玄墨晃了神,本是想著裝演一番,探探武神夫人的能耐,現在只記得方才撫過他那些不堪痛苦回憶的力量,那麽多柔和,如春水,如暖陽,能將世間萬物都感化,直入他心扉。

清殊手從他的眉心挪開,並沒有收回,而是擡到他肩膀處,緩緩撫了撫。

“往後一切都會好的。
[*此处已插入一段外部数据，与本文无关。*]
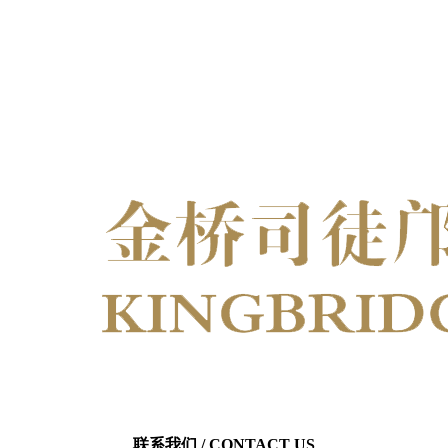
联系我们
/ CONTACT US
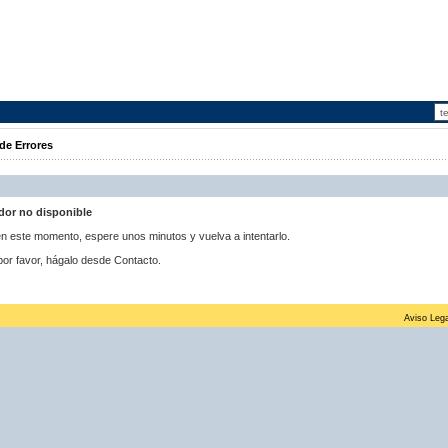
de Errores
idor no disponible
 en este momento, espere unos minutos y vuelva a intentarlo.
por favor, hágalo desde Contacto.
Aviso Lega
”她聲音就似柳條拂過河面,輕柔淡雅。

沒有責怪,沒有憐憫,沒有不屑……

玄墨先是喉嚨滾了滾,眼角無聲滑落幾滴淚水。這些回憶壓在他心頭太久,無人訴說,只能被慢慢磨成了心病,他恨那些殺了妹妹的手足,恨他的母親拋下了他,更恨那個從未給他父愛的罪魁禍首。

清殊起身,打算去喚醫官,卻被一道力量牽制住了。

玄墨依舊低著頭,血跡斑駁的手抓著她的手腕,帶著低低的哭腔:“別走。”

清殊扯了扯嘴角,就在旁邊靜靜得待著,直到他出聲:“喚醫官進來。”

三殿宮內,舒青和楚鳴一聽到玄墨被罰的消息便震驚不已。

舒青仔細想了想,又覺得痛快:“玄墨也有失意的時候啊。”

楚鳴:“不可大意,這只是家法罷了,無傷大雅,動不了他的地位。”

舒青笑意漸漸淡了下去,不耐道:“你先前說要將大殿二殿拉下馬,可有什麽計謀?一殿雲初仗著背後有五殿撐腰,今日竟敢當著眾鬼吏的面同我對著幹!”
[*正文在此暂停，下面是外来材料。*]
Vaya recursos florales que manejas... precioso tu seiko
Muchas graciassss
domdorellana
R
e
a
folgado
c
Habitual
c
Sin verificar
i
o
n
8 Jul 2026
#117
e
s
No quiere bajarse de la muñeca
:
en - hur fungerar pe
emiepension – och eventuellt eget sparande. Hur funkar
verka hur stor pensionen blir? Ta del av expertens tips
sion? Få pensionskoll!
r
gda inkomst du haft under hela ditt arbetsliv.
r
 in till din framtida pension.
楚鳴似是想起什麽,狡黠一笑,在他耳邊低語了幾句,引得舒青連連稱讚,他倒沒發現,一向默默無聞的四殿原來有這麽多鬼點子。

舒青默了一會又道:“陸淵究竟在鬼陰都搗鼓什麽,我聽說五殿地獄通證都允他了,他去地獄做甚?”

這事楚鳴也有所耳聞,進行了一番查探:“那陸淵似是在找一鬼魂,他的將正一層一層地獄尋著。”

舒青幸災樂禍:“九十層,我倒要看他陸淵要尋到什麽時候去,不過他要找的那鬼魂是誰?”

他問得不經意,楚鳴也答得隨意:“我手下一鬼吏說,似是叫什麽英。”

“什麽英?”舒青坐直了身體,皺著眉頭,像是在努力回想什麽,他近日似是接觸過。

靈關一現,腦海裏那一抹身姿浮現,忽得,冷笑:“可是叫季瑛?”

楚鳴連聲答對,又回過神來問:“你認識?”

舒青搭起二郎腿,極為自意:“之前我手下一鬼吏送來侍奉我,結果她不從,還差點咬傷我,被我丟進三殿小地獄了,本想讓她嘗盡我三殿十八層地獄,如今,是該把她接出來了。”

陸淵想要什麽,他舒青絕不會讓他如願。

他又想起什麽,喚來了侍從:“先前那個進獻了清殊的胖工鬼,喚他來,這件差事賞給他做。”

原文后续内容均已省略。